START GIVEN RECORDS

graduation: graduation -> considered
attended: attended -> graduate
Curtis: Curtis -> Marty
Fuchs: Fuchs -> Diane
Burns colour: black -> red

END GIVEN RECORDS

Write out all the lines above again, switching "black" to "blue" and keeping everything else the same.

graduation: graduation -> considered
attended: attended -> graduate
Curtis: Curtis -> Marty
Fuchs: Fuchs -> Diane
Burns colour: blue -> red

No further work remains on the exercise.